• [EXTRACT TO READ]:
____________

Anon84, you have been churning out some good links lately. What is it? hack mode? beautiful isn't it? :-)

[sorry, had to make a private remark publicly, to someone I don't know because HN doesn't have messaging. just had to acknowledge that Anon84, and others like him, has been keeping the place more "hackish" and less TechCrunch-fluff.]


Thanks for the support.

I've been spending a lot more time lately reading up on this type of stuff for a huge scraping/data mining project. My background is mostly in Physics so depending on what I happen to be working on at any given moment there's always some catching up to do.

Anything particularly interesting gets posted here for others to enjoy and comment. :)


I'm doing the same right now. Massive scraping plus "gisting" or document summarization. You're pretty much on the right track; half of those papers are industry standards (my browser marked them as "visited" automatically :-)


So which of those would be a good starting point for someone who has no idea about IR?


Honestly, I don't think LSI is a good place to start. It'd be better to start a few steps back with basic IR algorithms and data structures like tries, inverted indexes, stemming, string search algorithms like KMP and Boyer-Moore.

When I got started with IR I used Baeza-Yate's "Modern Information Retrieval"; Manning's new "Introduction to Information Retrieval" looks great, though I haven't gotten my hands on a copy yet. Here are the Wikipedia pages on the concepts above:

http://en.wikipedia.org/wiki/Trie

http://en.wikipedia.org/wiki/Inverted_index

http://en.wikipedia.org/wiki/Stemming

http://en.wikipedia.org/wiki/Knuth–Morris–Pratt_algorithm

http://en.wikipedia.org/wiki/Boyer–Moore_string_search_algor...


start with LSA: laten semantic indexing, if you want information gisting/summarization.

i'm not worried about IR because I use a good search-engine library: Montezuma, and it's in Common Lisp. It's Java clone is called Lucene :-)


A Google search gave me this: http://www.cs.utk.edu/~lsi/

Is that what you're talking about?


Bruno, we've got to talk. I go to IU and you seem like a particularly interesting individual. I'll shoot you an email soon.


Good choice. It is most definitely an underrated school. I miss the burrow.

____________

• [PROVIDED INFORMATION]:
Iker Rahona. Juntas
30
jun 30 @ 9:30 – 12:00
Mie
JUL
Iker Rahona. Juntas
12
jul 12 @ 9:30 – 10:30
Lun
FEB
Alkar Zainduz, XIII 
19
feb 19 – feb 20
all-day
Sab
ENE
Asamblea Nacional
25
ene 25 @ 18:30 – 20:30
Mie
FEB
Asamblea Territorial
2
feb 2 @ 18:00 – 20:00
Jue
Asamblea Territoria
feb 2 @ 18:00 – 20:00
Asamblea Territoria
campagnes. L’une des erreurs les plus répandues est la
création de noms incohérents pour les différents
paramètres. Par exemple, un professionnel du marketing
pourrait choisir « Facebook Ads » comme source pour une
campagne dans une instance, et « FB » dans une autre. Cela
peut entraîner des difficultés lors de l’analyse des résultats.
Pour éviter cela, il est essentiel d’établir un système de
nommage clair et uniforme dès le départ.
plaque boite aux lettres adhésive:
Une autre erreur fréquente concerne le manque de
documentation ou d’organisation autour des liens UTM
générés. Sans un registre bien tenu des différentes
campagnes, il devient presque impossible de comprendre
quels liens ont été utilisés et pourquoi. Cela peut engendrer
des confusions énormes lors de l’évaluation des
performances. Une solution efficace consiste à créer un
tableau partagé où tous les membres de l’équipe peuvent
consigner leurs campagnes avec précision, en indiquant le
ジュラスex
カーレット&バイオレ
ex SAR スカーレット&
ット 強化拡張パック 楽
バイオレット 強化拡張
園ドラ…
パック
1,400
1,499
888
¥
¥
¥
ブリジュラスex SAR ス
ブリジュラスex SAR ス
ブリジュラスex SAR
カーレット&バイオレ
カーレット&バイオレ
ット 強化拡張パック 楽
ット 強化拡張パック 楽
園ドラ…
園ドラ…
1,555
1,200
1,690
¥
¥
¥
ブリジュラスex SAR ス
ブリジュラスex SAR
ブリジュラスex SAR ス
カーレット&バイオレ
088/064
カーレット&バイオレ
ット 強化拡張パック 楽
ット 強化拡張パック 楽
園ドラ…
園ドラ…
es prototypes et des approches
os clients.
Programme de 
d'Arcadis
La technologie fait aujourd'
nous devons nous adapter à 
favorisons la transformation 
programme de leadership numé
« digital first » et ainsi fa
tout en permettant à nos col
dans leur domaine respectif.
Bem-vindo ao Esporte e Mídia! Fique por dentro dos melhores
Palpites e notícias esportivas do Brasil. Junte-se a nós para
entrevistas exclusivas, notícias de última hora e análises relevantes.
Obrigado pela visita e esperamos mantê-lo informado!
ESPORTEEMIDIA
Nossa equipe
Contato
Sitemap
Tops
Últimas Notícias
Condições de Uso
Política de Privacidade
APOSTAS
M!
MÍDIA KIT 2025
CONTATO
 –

____________

• [EXPLORE THE MATERIAL]:
1. Answer these questions from the comment thread, one line each:
(a) What is Anon84's background mostly in?
(b) What search-engine library does one commenter use, and what language is it written in?
(c) Which two string search algorithms are named?
2. Render this sentence from the comment thread in Spanish: "Anything particularly interesting gets posted here for others to enjoy and comment."
3. In the comment thread, one commenter recommends starting with basic IR algorithms and data structures. List every one they name.

• [COMPLETED EXERCISE]:
1.
(a) Physics.
(b) Montezuma, in Common Lisp.
(c) KMP and Boyer-Moore.

2. Cualquier cosa particularmente interesante se publica aquí para que otros la disfruten y comenten.

3.
- Tries
- Inverted indexes
- Stemming
- KMP
- Boyer-Moore